### Data section
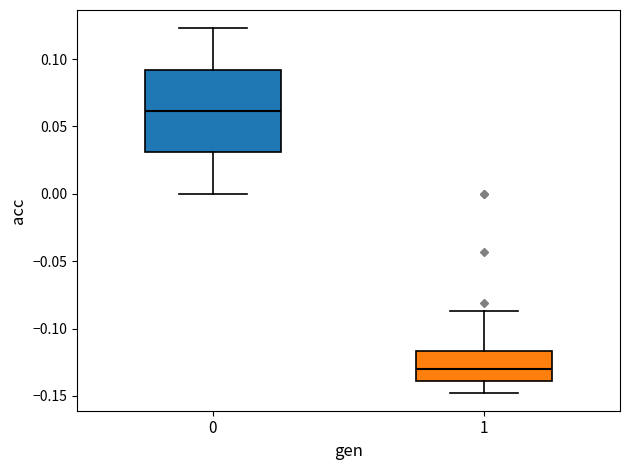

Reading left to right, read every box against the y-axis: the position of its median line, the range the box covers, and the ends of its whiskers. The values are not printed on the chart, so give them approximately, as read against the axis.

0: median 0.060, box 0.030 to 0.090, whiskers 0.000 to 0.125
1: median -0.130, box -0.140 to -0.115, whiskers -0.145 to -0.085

---

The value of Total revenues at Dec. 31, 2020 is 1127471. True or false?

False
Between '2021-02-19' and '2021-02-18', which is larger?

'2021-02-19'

### What is required
Copy out, word for word, everything in the items above from the line containing "Reading left to" down to the line containing "1: median -0.130, box", both of those lines included.

### Response for this exercise
Reading left to right, read every box against the y-axis: the position of its median line, the range the box covers, and the ends of its whiskers. The values are not printed on the chart, so give them approximately, as read against the axis.

0: median 0.060, box 0.030 to 0.090, whiskers 0.000 to 0.125
1: median -0.130, box -0.140 to -0.115, whiskers -0.145 to -0.085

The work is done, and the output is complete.